Update: 2012/09/26
Admission
What Is Mathematics?
The Department of Mathematics in Nagoya University School of Science is the department majoring in mathematics and mathematical sciences.
The origins of mathematics can be traced back to ancient Greece.
Among the many disciplines studied at university, mathematics is one of the oldest.
We sometimes hear, “If mathematics is that old, surely all the problems have been solved, and there is nothing left to do.”
This is a big mistake.
Every advance in mathematics brings new problems.
Mathematicians and mathematical scientists are constantly at work on new problems.
New theorems developed to solve these problems, and new perspectives gained in solving them generate new problems.
Some students might think, “I’d like to do mathematical research, but it seems like no problems remain to be solved.”
Be assured, there are plenty of problems left to solve.
“If I study a theoretical discipline such as mathematics, are you sure it will help me gain employment?” is another frequent question.
Actually, demand for mathematics and mathematical sciences in industry is expanding rapidly.
For example, the study of mathematics helps one develop the ability to handle abstract thinking.
Finding employment in the business world following graduation from the Department of Mathematics, or upon completion of the graduate school doctoral program, is not a problem.
Skills acquired in the Department of Mathematics can be widely used in the world of business and industry.
Overview of the Educational Program
 First Year
 At Nagoya University, students do not belong to a particular department in their first year after entering the School of Science.
As a School of Science student, they are expected to acquire basic knowledge in the natural sciences and other areas.
As part of this process, Calculus I and II (dealing with differentiation and integration of functions) and Linear Algebra I and II (dealing with matrices and vectors) are presented as common to all areas of mathematics.
Furthermore, Exercises in Mathematics I and II, presented in small classes, and Perspectives in Mathematics I and II, provide a broad perspective of one aspect of modern mathematics.
These are specialized programs presented by the Department of Mathematics for firstyear School of Science students.
In practice, it is extremely important to improve one’s understanding of mathematics before advancing to the Department of Mathematics.

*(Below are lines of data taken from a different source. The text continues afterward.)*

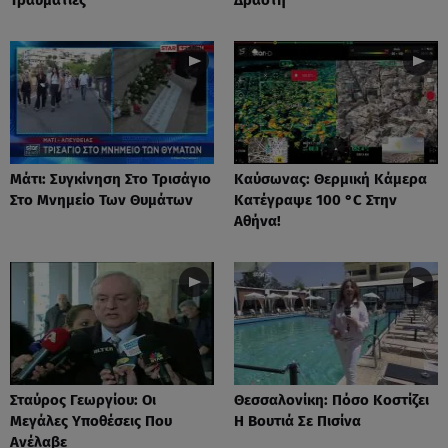
Μάτι: Συγκίνηση Στο Τρισάγιο
Καύσωνας: Θερμική Κάμερα
Στο Μνημείο Των Θυμάτων
Κατέγραψε 100 °C Στην
Αθήνα!
Σταύρος Γεωργίου: Οι
Θεσσαλονίκη: Πόσο Κοστίζει
Μεγάλες Υποθέσεις Που
Η Βουτιά Σε Πισίνα
Ανέλαβε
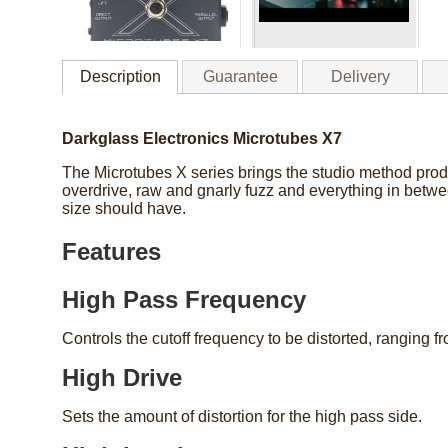
Description
Guarantee
Delivery
Darkglass Electronics Microtubes X7
The Microtubes X series brings the studio method produ
overdrive, raw and gnarly fuzz and everything in betwee
size should have.
Features
High Pass Frequency
Controls the cutoff frequency to be distorted, ranging fr
High Drive
Sets the amount of distortion for the high pass side.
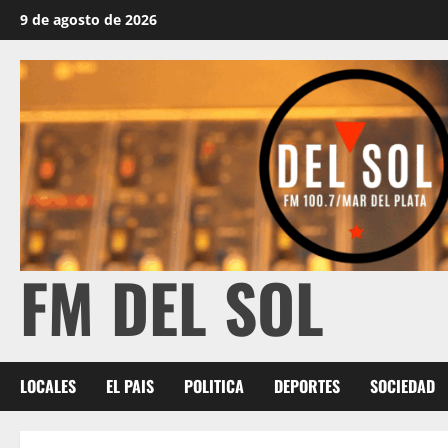
9 de agosto de 2026
FM DEL SOL
LOCALES
EL PAIS
POLITICA
DEPORTES
SOCIEDAD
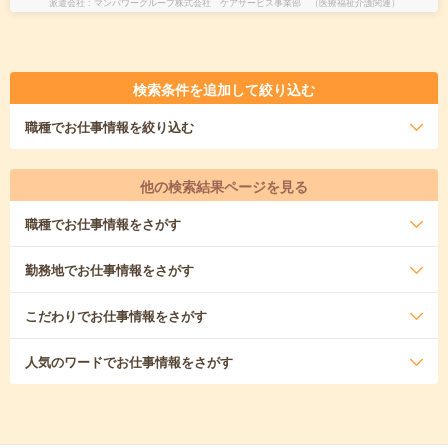
派遣会社
マンパワーグループ株式会社 ケアサービス事業部 （医療福祉介護関連）
検索条件を追加して絞り込む
職種
でお仕事情報を絞り込む
他の検索結果ページを見る
職種
でお仕事情報をさがす
勤務地
でお仕事情報をさがす
こだわり
でお仕事情報をさがす
人気のワード
でお仕事情報をさがす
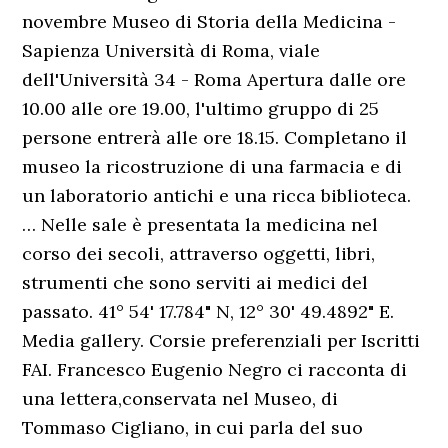
novembre Museo di Storia della Medicina -
Sapienza Università di Roma, viale
dell'Università 34 - Roma Apertura dalle ore
10.00 alle ore 19.00, l'ultimo gruppo di 25
persone entrerà alle ore 18.15. Completano il
museo la ricostruzione di una farmacia e di
un laboratorio antichi e una ricca biblioteca.
… Nelle sale è presentata la medicina nel
corso dei secoli, attraverso oggetti, libri,
strumenti che sono serviti ai medici del
passato. 41° 54' 17.784" N, 12° 30' 49.4892" E.
Media gallery. Corsie preferenziali per Iscritti
FAI. Francesco Eugenio Negro ci racconta di
una lettera,conservata nel Museo, di
Tommaso Cigliano, in cui parla del suo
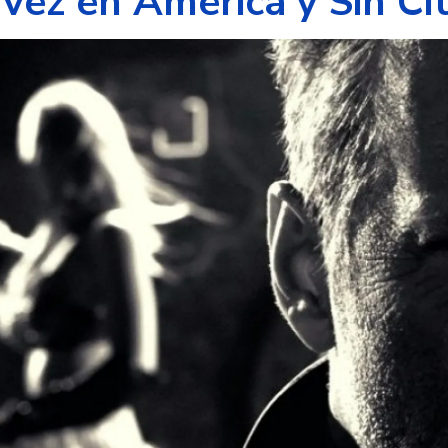
vez en América y Sin Ci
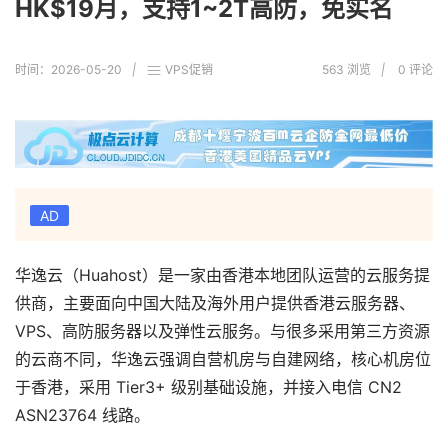
HK$19月，支持1~2T高防，免实名
时间：
2026-05-20
|
VPS促销
563 浏览
|
0
评论
AD
华逸云（Huahost）是一家由香港本地团队运营的云服务提
供商，主要面向中国大陆及海外用户提供香港云服务器、
VPS、高防服务器以及弹性云服务。与很多采用第三方资源
的云商不同，华逸云强调自营机房与自建网络，核心机房位
于香港，采用 Tier3+ 级别基础设施，并接入电信 CN2
ASN23764 线路。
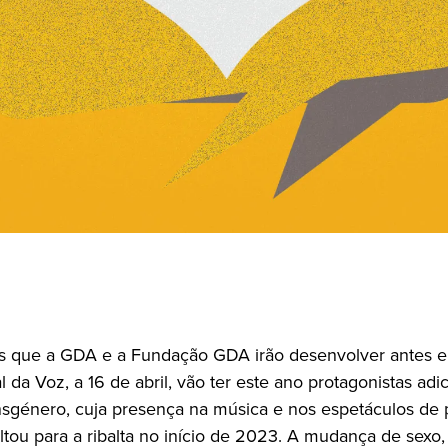
os que a GDA e a Fundação GDA irão desenvolver antes e
 da Voz, a 16 de abril, vão ter este ano protagonistas adic
ransgénero, cuja presença na música e nos espetáculos de
ltou para a ribalta no início de 2023. A mudança de sexo,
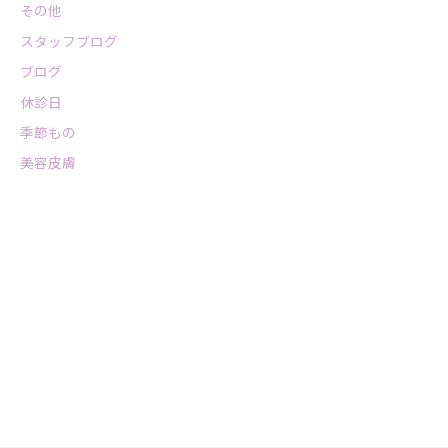
その他
スタッフブログ
ブログ
休診日
季節もの
美容皮膚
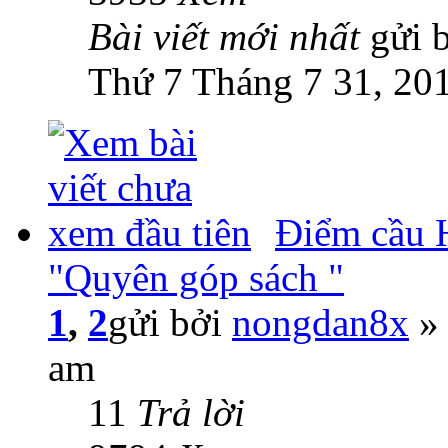
Bài viết mới nhất
gửi 
Thứ 7 Tháng 7 31, 20
Điểm cầu H
"Quyên góp sách "
1
,
2
gửi bởi
nongdan8x
» 
am
11
Trả lời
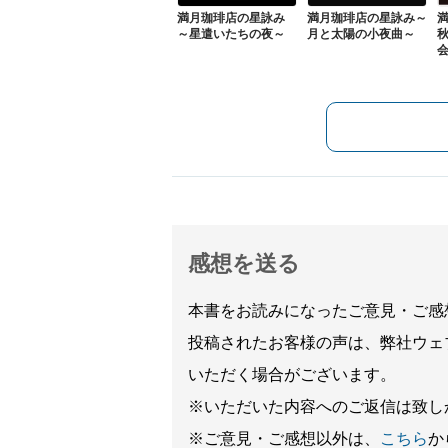
満月珈琲店の星詠み
満月珈琲店の星詠み～
～星遣いたちの夜～
月と太陽の小夜曲～
感想を送る
本書をお読みになったご意見・ご感
投稿されたお客様の声は、弊社ウェ
いただく場合がございます。
※いただいた内容へのご返信は致し
※ご意見・ご感想以外は、
こちら
か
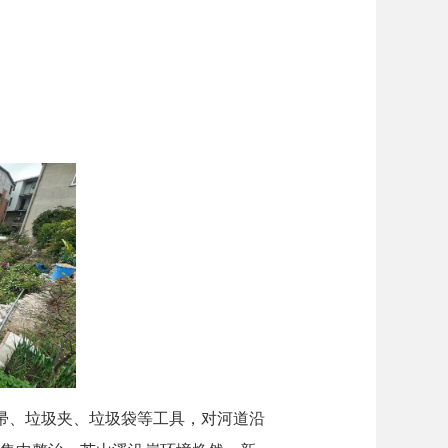
扫帚、垃圾夹、垃圾袋等工具，对河道沿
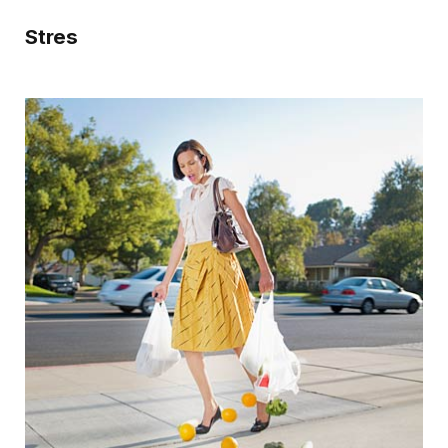
Stres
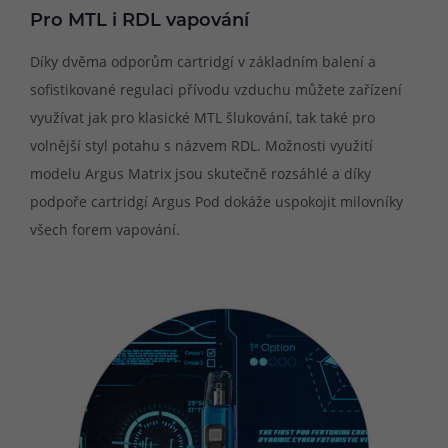
Pro MTL i RDL vapování
Díky dvěma odporům cartridgí v základním balení a
sofistikované regulaci přívodu vzduchu můžete zařízení
využívat jak pro klasické MTL šlukování, tak také pro
volnější styl potahu s názvem RDL. Možnosti využití
modelu Argus Matrix jsou skutečně rozsáhlé a díky
podpoře cartridgí Argus Pod dokáže uspokojit milovníky
všech forem vapování.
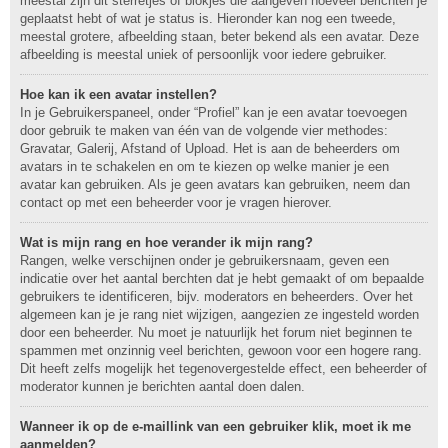
meestal zijn dit sterretjes of blokjes die aangeven hoeveel berichten je
geplaatst hebt of wat je status is. Hieronder kan nog een tweede,
meestal grotere, afbeelding staan, beter bekend als een avatar. Deze
afbeelding is meestal uniek of persoonlijk voor iedere gebruiker.
Hoe kan ik een avatar instellen?
In je Gebruikerspaneel, onder “Profiel” kan je een avatar toevoegen
door gebruik te maken van één van de volgende vier methodes:
Gravatar, Galerij, Afstand of Upload. Het is aan de beheerders om
avatars in te schakelen en om te kiezen op welke manier je een
avatar kan gebruiken. Als je geen avatars kan gebruiken, neem dan
contact op met een beheerder voor je vragen hierover.
Wat is mijn rang en hoe verander ik mijn rang?
Rangen, welke verschijnen onder je gebruikersnaam, geven een
indicatie over het aantal berchten dat je hebt gemaakt of om bepaalde
gebruikers te identificeren, bijv. moderators en beheerders. Over het
algemeen kan je je rang niet wijzigen, aangezien ze ingesteld worden
door een beheerder. Nu moet je natuurlijk het forum niet beginnen te
spammen met onzinnig veel berichten, gewoon voor een hogere rang.
Dit heeft zelfs mogelijk het tegenovergestelde effect, een beheerder of
moderator kunnen je berichten aantal doen dalen.
Wanneer ik op de e-maillink van een gebruiker klik, moet ik me
aanmelden?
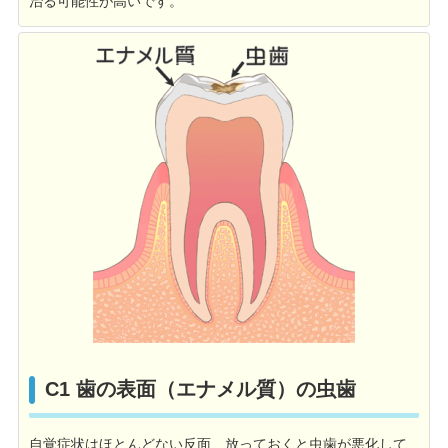
治る可能性が高いです。
C1 歯の表面（エナメル質）の虫歯
自覚症状はほとんどない反面、放っておくと虫歯が悪化して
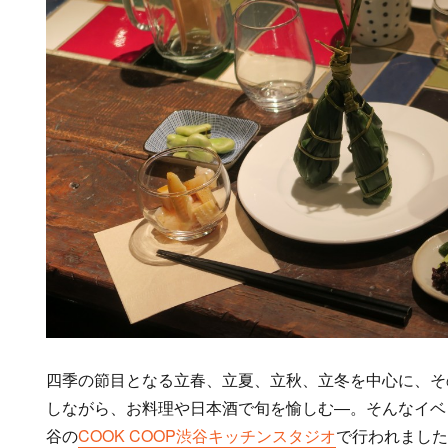
四季の節目となる立春、立夏、立秋、立冬を中心に、そ
しながら、お料理や日本酒で旬を愉しむ―。そんなイベ
谷の
COOK COOP渋谷キッチンスタジオ
で行われまし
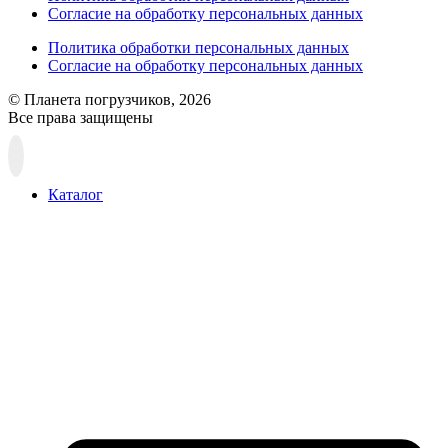
Согласие на обработку персональных данных
Политика обработки персональных данных
Согласие на обработку персональных данных
© Планета погрузчиков, 2026
Все права защищены
Прокрутка
вверх
Каталог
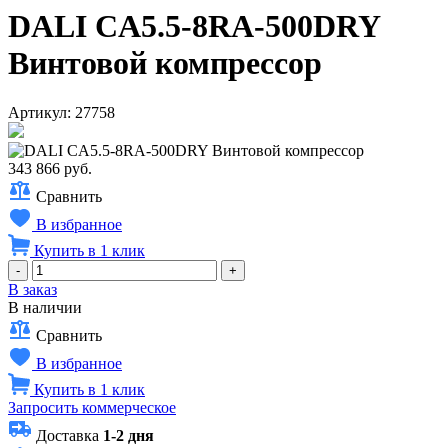
DALI CA5.5-8RA-500DRY
Винтовой компрессор
Артикул: 27758
343 866 руб.
Сравнить
В избранное
Купить в 1 клик
-
+
В заказ
В наличии
Сравнить
В избранное
Купить в 1 клик
Запросить коммерческое
Доставка
1-2 дня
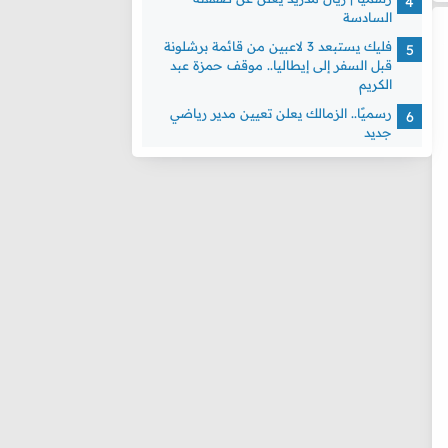
السادسة
فليك يستبعد 3 لاعبين من قائمة برشلونة
قبل السفر إلى إيطاليا.. موقف حمزة عبد
الكريم
رسميًا.. الزمالك يعلن تعيين مدير رياضي
جديد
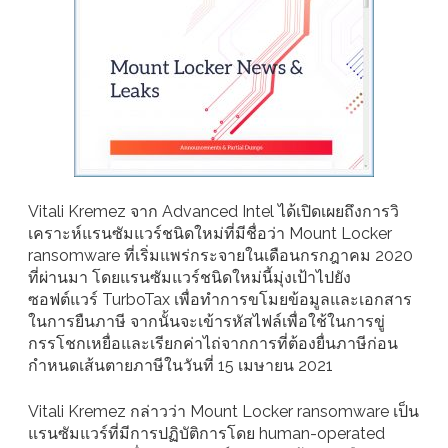
Vitali Kremez จาก Advanced Intel ได้เปิดเผยถึงการวิ
เคราะห์แรนซัมแวร์ชนิดใหม่ที่มีชื่อว่า Mount Locker
ransomware ที่เริ่มแพร่กระจายในเดือนกรกฎาคม 2020
ที่ผ่านมา โดยแรนซัมแวร์ชนิดใหม่นี้มุ่งเป้าไปยัง
ซอฟต์แวร์ TurboTax เพื่อทำการขโมยข้อมูลและเอกสาร
ในการยืนภาษี จากนั้นจะเข้ารหัสไฟล์เพื่อใช้ในการขู่
กรรโชกเหยื่อและเรียกค่าไถ่จากการที่ต้องยื่นภาษีก่อน
กำหนดเส้นตายภาษีในวันที่ 15 เมษายน 2021
Vitali Kremez กล่าวว่า Mount Locker ransomware เป็น
แรนซัมแวร์ที่มีการปฏิบัติการโดย human-operated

Students wishing to enter the Department are encouraged to take the courses mentioned above to deepen their knowledge of mathematics and to experience the pleasures of the discipline.
 The Second and Third Years
 Entry into the Department of Mathematics is decided for Year 2.
A comprehensive study of mathematics then begins.
In the first semester of Year 2, calculus and linear algebra are revisited in a more theoretical context, and study is directed at the basic abstract concepts of sets and general topology, and groups.
This is followed by various courses in such fields as algebra, geometry, and analysis.
The wide scope of modern mathematics becomes clearer as the student progresses.
As this is revealed, the joy and excitement of mathematics is immeasurable.
 Fourth Year
 Graduation research begins in, the final year of the Department of Mathematics.
Students work in small groups under the guidance of a single faculty advisor.
Lectures include courses conducted in common with the graduate school.
Students’ understanding of mathematics becomes broader and deeper in this program.
Characteristics of the Department of Mathematics Educational Program
 Independence and initiative in a student are strongly encouraged.
We provide a system to support the student in independent study.
The office hours system is one example.
All teaching staff are available weekly at a fixed time and place to respond to student questions, and for advice and consultation.
 A curriculum is available to respond to students with a wide range of requirements.
Course registration is not simply determined in accordance with the academic year, but the levels of academic abilities and interests of each student.
‘Course Design’ written by each lecturer will help the student to decide which lectures should be taken.
 The faculty considers teaching as a duty of ultimate importance.
For example, a questionnaire on all lecture programs offered by the Department has been used since 2002 to elicit student opinions in order to raise the quality of the instruction provided.
 Course work in small groups is a major characteristic of the educational program of the Department of Mathematics.
The opportunity to study in small groups, in seminars and graduation research, for example, is provided every year, along with the chance to learn from faculty active on the cutting edge of research.